Revise and Resubmit at the Journal of Finance

Abstract: This paper provides novel empirical evidence that cash-rich firms have higher equity payouts and higher stock prices in response to expansionary monetary policy surprises. Stock prices rise despite weak cash flow, investment, and credit responses to monetary policy. I rationalize the empirical evidence in a heterogenous firm New Keynesian model where firms finance investment with cash and equity issuance. Monetary easing weakens precautionary cash demand, leading cash-rich firms to optimally allocate excess funds to shareholders. Since payouts are procyclical, cash-rich firms earn higher returns in expansionary periods. My findings highlight a payout channel through which monetary policy impacts asset prices.

Presentations: WSIR 2022, Banque de France, ASSA-IBEFA 2022, 4th LTI Asset Pricing Conference 2022, Day-Ahead Workshop on Financial Regulation 2022, AEFIN Finance Forum 2021, AEFIN Ph.D. Mentoring Day 2021, AFFI 2021. 

2021 European Investment Forum Research Prize Finalist

Abstract: I propose a new daily measure of time-varying systematic credit risk that is directly estimable from the cross-section of CDS returns. I find that exposure to systematic credit risk, i.e. credit beta, has a strong relation with expected stock returns, while it is distinct from exposures to other equity, bond, and derivatives market risks. Consistent with theory, credit beta subsumes the abnormal returns of stocks with higher firm-level measures of observable default proxies such as credit risk premium and the distance-to-default. Credit betas also predict cash flows of high default risk firms, emphasizing a strong role of cash flow dynamics in a risk-based view of abnormal returns. The paper lends credence to the conjecture that the pricing in credit markets matters for investors on the equity risk premium they demand.

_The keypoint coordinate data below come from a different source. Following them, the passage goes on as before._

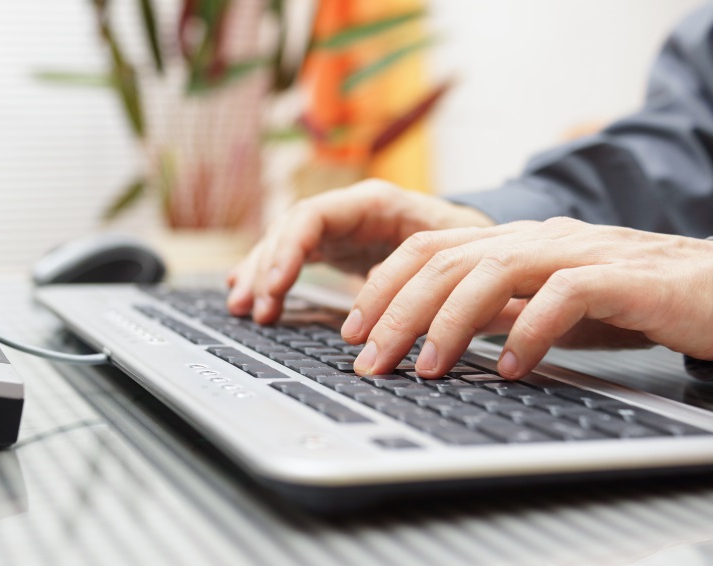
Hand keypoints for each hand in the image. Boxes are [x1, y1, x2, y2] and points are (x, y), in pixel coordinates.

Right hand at [226, 179, 493, 322]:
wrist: (471, 237)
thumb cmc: (466, 242)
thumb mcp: (452, 251)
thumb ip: (419, 264)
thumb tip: (382, 286)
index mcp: (373, 203)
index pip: (312, 215)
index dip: (288, 249)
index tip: (277, 285)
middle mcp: (348, 211)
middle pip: (289, 230)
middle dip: (266, 268)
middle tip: (252, 307)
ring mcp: (338, 228)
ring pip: (284, 244)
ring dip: (260, 275)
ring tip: (241, 307)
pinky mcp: (334, 247)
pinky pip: (292, 258)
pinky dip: (270, 276)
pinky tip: (247, 292)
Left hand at [342, 217, 712, 378]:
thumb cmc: (631, 299)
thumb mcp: (546, 305)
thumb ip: (498, 310)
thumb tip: (439, 332)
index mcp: (514, 242)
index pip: (428, 250)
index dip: (383, 286)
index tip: (352, 330)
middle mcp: (538, 238)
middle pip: (446, 259)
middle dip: (398, 310)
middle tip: (368, 359)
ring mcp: (578, 251)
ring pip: (492, 269)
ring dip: (449, 322)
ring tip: (426, 368)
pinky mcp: (622, 275)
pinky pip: (565, 295)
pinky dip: (530, 332)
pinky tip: (510, 367)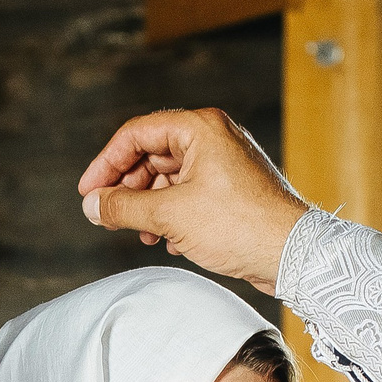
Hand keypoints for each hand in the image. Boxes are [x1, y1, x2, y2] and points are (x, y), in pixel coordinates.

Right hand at [76, 109, 312, 291]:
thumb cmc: (241, 226)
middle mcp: (213, 138)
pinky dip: (171, 214)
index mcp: (200, 128)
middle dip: (128, 189)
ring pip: (169, 178)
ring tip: (142, 233)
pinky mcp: (231, 189)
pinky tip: (167, 239)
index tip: (88, 191)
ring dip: (148, 206)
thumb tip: (92, 206)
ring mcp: (224, 163)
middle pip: (151, 155)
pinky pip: (188, 194)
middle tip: (108, 215)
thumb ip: (124, 207)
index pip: (136, 134)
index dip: (106, 163)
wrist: (292, 254)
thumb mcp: (171, 216)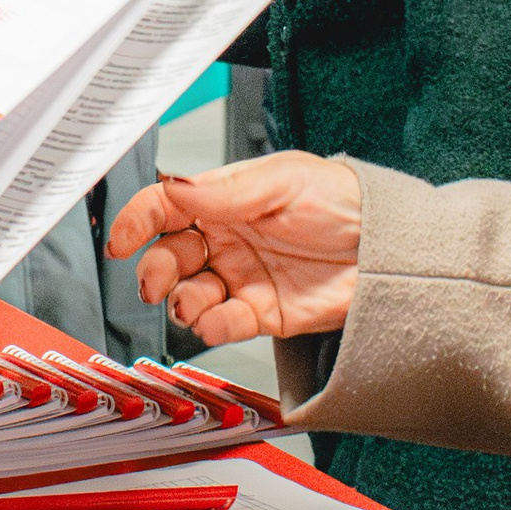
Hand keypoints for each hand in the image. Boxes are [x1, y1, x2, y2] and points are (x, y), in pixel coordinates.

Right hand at [104, 152, 362, 343]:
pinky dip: (212, 327)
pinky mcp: (262, 313)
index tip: (121, 241)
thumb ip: (224, 191)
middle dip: (155, 271)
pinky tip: (218, 320)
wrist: (389, 249)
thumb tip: (174, 186)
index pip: (165, 208)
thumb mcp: (282, 182)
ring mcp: (242, 278)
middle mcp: (228, 239)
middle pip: (169, 256)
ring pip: (189, 295)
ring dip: (182, 302)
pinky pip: (222, 325)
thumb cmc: (345, 200)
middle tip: (157, 281)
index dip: (136, 222)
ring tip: (195, 302)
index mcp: (226, 199)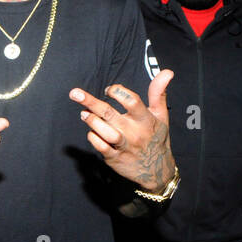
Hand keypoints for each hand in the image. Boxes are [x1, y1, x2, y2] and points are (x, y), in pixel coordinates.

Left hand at [70, 71, 175, 192]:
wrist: (156, 170)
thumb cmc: (156, 137)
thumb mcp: (161, 115)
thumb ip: (158, 92)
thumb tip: (167, 72)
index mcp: (145, 120)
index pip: (132, 101)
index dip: (118, 92)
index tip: (109, 89)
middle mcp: (134, 132)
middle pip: (110, 114)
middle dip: (91, 102)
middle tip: (74, 93)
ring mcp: (124, 146)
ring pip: (106, 132)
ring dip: (92, 121)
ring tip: (83, 113)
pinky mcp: (115, 158)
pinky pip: (101, 147)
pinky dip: (94, 138)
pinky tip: (91, 132)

Presentations: AFA PhD Poster Session 2019. 

Work in Progress

Reaching for Beta  (with Egemen Genc and Emanuel Moench)  (Draft Available on Request)

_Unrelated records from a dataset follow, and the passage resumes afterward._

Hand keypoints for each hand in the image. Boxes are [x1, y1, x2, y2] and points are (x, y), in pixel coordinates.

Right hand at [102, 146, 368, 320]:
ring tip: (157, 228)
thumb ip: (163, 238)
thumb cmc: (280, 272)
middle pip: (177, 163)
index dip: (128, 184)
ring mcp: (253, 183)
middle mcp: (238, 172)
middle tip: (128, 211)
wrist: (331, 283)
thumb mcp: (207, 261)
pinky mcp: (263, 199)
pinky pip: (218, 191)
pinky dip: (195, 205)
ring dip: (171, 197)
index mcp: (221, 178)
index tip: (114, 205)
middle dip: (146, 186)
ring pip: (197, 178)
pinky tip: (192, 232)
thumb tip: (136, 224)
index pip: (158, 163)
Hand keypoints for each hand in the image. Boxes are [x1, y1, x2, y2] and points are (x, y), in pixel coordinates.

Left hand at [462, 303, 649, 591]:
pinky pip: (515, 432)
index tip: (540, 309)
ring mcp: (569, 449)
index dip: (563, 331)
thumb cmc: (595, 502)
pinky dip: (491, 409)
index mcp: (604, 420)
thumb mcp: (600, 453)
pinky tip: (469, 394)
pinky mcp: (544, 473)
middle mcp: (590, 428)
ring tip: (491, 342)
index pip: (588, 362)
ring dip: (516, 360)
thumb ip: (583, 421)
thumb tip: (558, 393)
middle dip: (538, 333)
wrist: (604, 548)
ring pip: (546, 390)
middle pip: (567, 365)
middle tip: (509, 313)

Abstract: Using data on mutual fund flows and mutual fund securities holdings, we show that contractionary monetary policy surprises lead to a significantly higher demand for risky stocks. In response to tighter monetary policy, mutual funds with high beta receive inflows while funds with low beta experience outflows. The high beta funds reinvest the proceeds in line with their existing portfolio holdings, thus driving up the prices of high-beta stocks. The findings of "reaching-for-beta" are consistent with theories of asset pricing in which tightened leverage constraints lead investors to hold a portfolio of riskier assets. Our results highlight a role for mutual funds in the transmission of monetary policy to the cross-section of stock returns via retail investor demand.